The prizes – officially the EE BAFTA Film Awards – are Britain’s equivalent of Hollywood’s Academy Awards and will be watched closely for hints of who could win at the Oscars on March 12.

All Quiet, Banshees and Everything Everywhere are all best-picture contenders at the Oscars, where Everything Everywhere has a leading 11 nominations.

Britain’s film academy introduced changes to increase the awards’ diversity in 2020, when no women were nominated as best director for the seventh year running and all 20 nominees in the lead and supporting performer categories were white.

This year there were 11 female directors up for awards across all categories, including documentary and animated films.

But just one of the main best-director nominees was female: Gina Prince-Bythewood for The Woman King.

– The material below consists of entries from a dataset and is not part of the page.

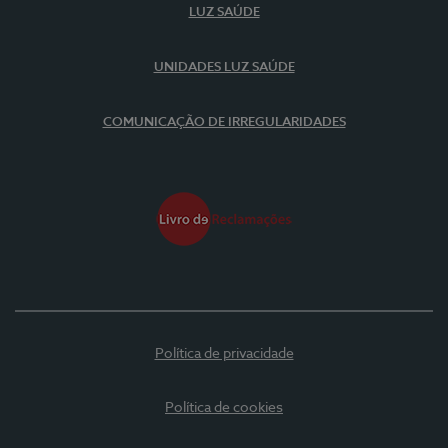
LUZ SAÚDE
UNIDADES LUZ SAÚDE
COMUNICAÇÃO DE IRREGULARIDADES
Política de privacidade
Política de cookies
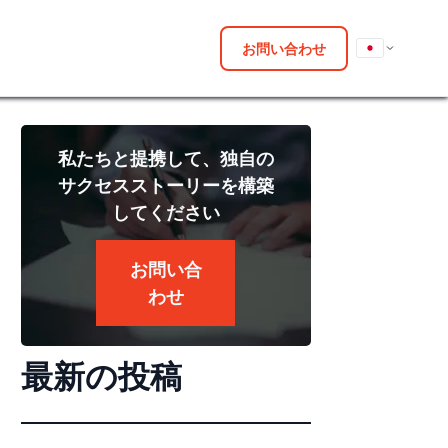
お問い合わせ
私たちと提携して、独自の
サクセスストーリーを構築
してください
お問い合
わせ
最新の投稿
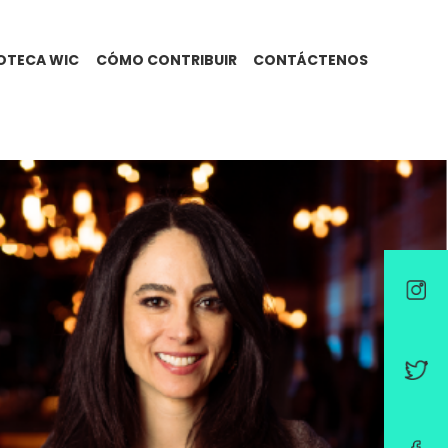
IOTECA WIC
CÓMO CONTRIBUIR
CONTÁCTENOS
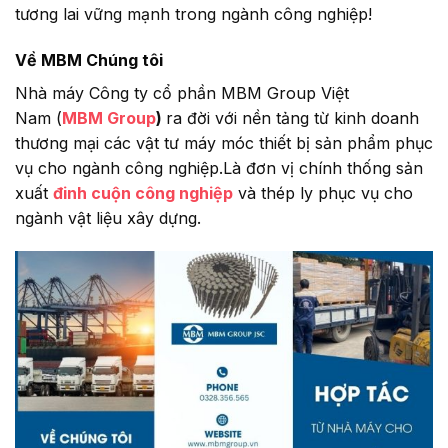
tương lai vững mạnh trong ngành công nghiệp!
Về MBM Chúng tôi
Nhà máy Công ty cổ phần MBM Group Việt
Nam (
MBM Group
)
ra đời với nền tảng từ kinh doanh
thương mại các vật tư máy móc thiết bị sản phẩm phục
vụ cho ngành công nghiệp.Là đơn vị chính thống sản
xuất
đinh cuộn công nghiệp
và thép ly phục vụ cho
ngành vật liệu xây dựng.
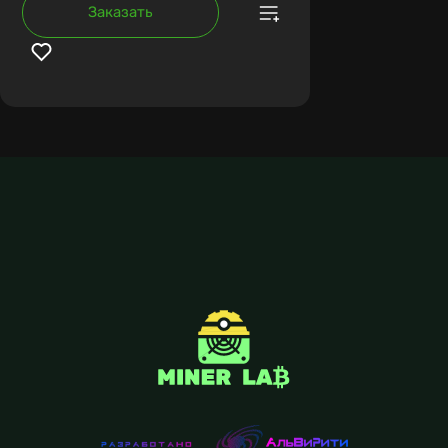
Заказать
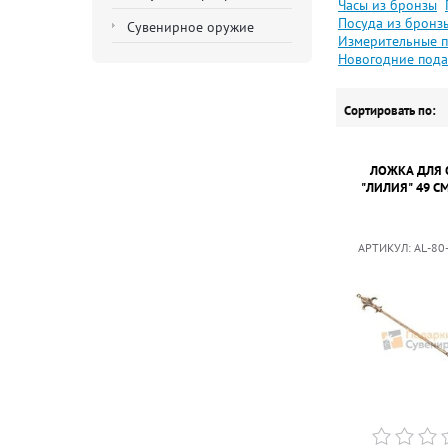
Часы из бронзы
Посуда из бронз
Сувенирное оружие
Измерительные 
Новогодние пода
Сортировать по:
ЛОЖКА ДЛЯ 
"ЛИЛИЯ" 49 С
АРТИКУЛ:
AL-80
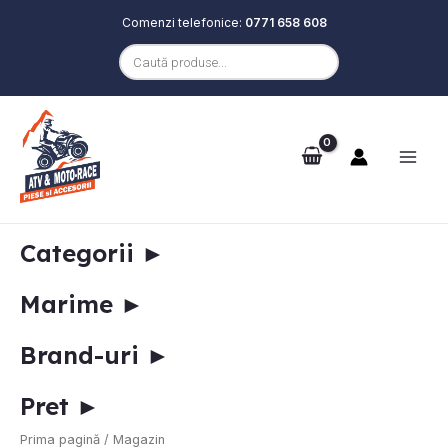
Comenzi telefonice:
0771 658 608
Products
search
Skip
Main
to
e
Men
content
Categorii
►
Marime
►
Brand-uri
►
e
Pret
►
Prima pagină
/ Magazin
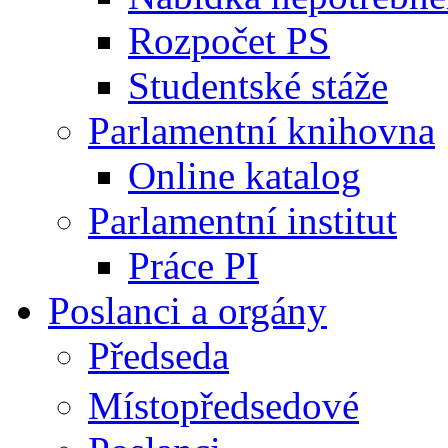
Rozpočet PS
Studentské stáže
Parlamentní knihovna
Online katalog
Parlamentní institut
Práce PI
Poslanci a orgány
Předseda
Místopředsedové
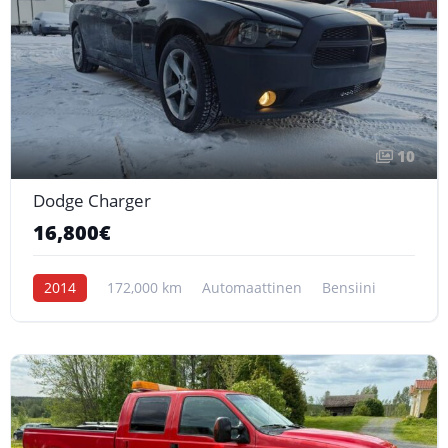
10
Dodge Charger
16,800€
2014
172,000 km
Automaattinen
Bensiini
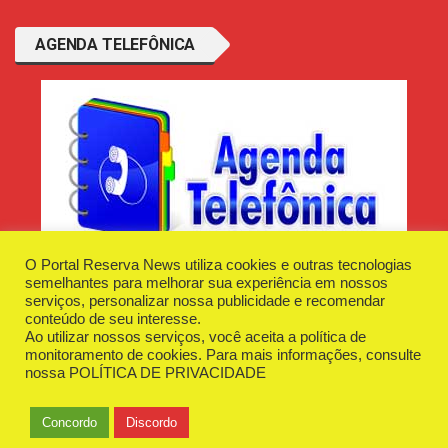
AGENDA TELEFÔNICA
O Portal Reserva News utiliza cookies e outras tecnologias
semelhantes para melhorar sua experiência em nossos
serviços, personalizar nossa publicidade e recomendar
conteúdo de seu interesse.
Ao utilizar nossos serviços, você aceita a política de
Desenvolvido e Hospedado por
Plugin Informática
monitoramento de cookies. Para mais informações, consulte
Reserva News Tecnologia - CNPJ - 42.509.198/0001-83
nossa
POLÍTICA DE PRIVACIDADE
O Portal
Fale Conosco
Politica de Privacidade
Anuncie Aqui
Concordo
Discordo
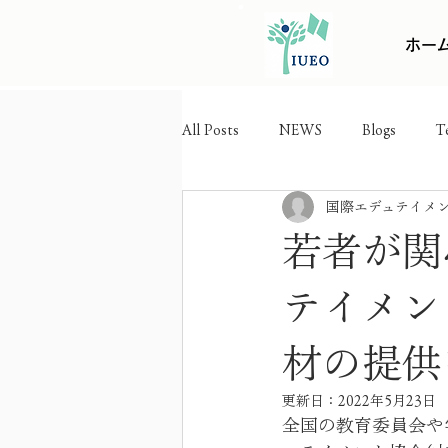
ホー
All Posts
NEWS
Blogs
T
国際エデュテイメ
若者が関
テイメン
材の提供
更新日：
2022年5月23日
全国の教育委員会や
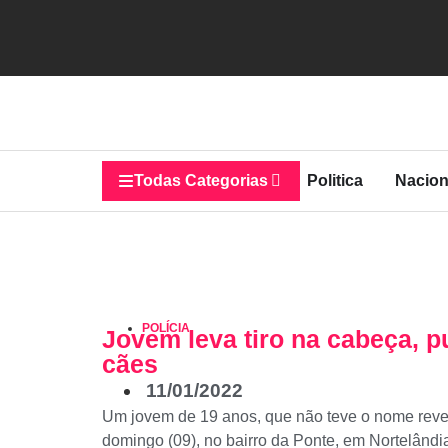
Todas Categorias
Politica
Nacion
POLÍCIA
Jovem leva tiro na cabeça, p
cães
11/01/2022
Um jovem de 19 anos, que não teve o nome revel
domingo (09), no bairro da Ponte, em Nortelândia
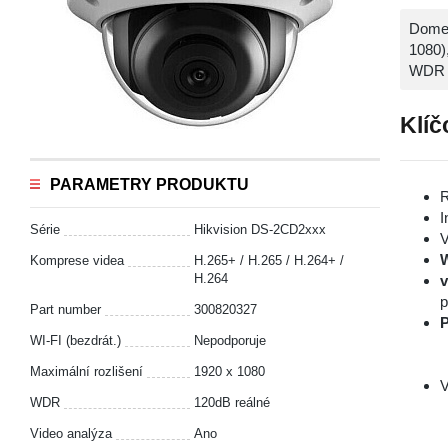
Dome 
1080)
WDR 
Klíč
PARAMETRY PRODUKTU
R
I
Série
Hikvision DS-2CD2xxx
V
Komprese videa
H.265+ / H.265 / H.264+ /
H.264
v
Part number
300820327
P
WI-FI (bezdrát.)
Nepodporuje
Maximální rozlišení
1920 x 1080
V
WDR
120dB reálné
Video analýza
Ano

Leading actress contenders were Yeoh; Blanchett for Tár: Viola Davis for The Woman King; Danielle Deadwyler for Till; Ana de Armas for Blonde and Emma Thompson for Good Luck to You, Leo Grande.

Blanchett said it had been “an extraordinary year for female performers”.

“To be counted among them is really special,” she said.

The best-actor category pitted Farrell against Austin Butler for Elvis; Brendan Fraser for The Whale; Daryl McCormack for Good Luck to You, Leo Grande, Paul Mescal for Aftersun and Bill Nighy for Living.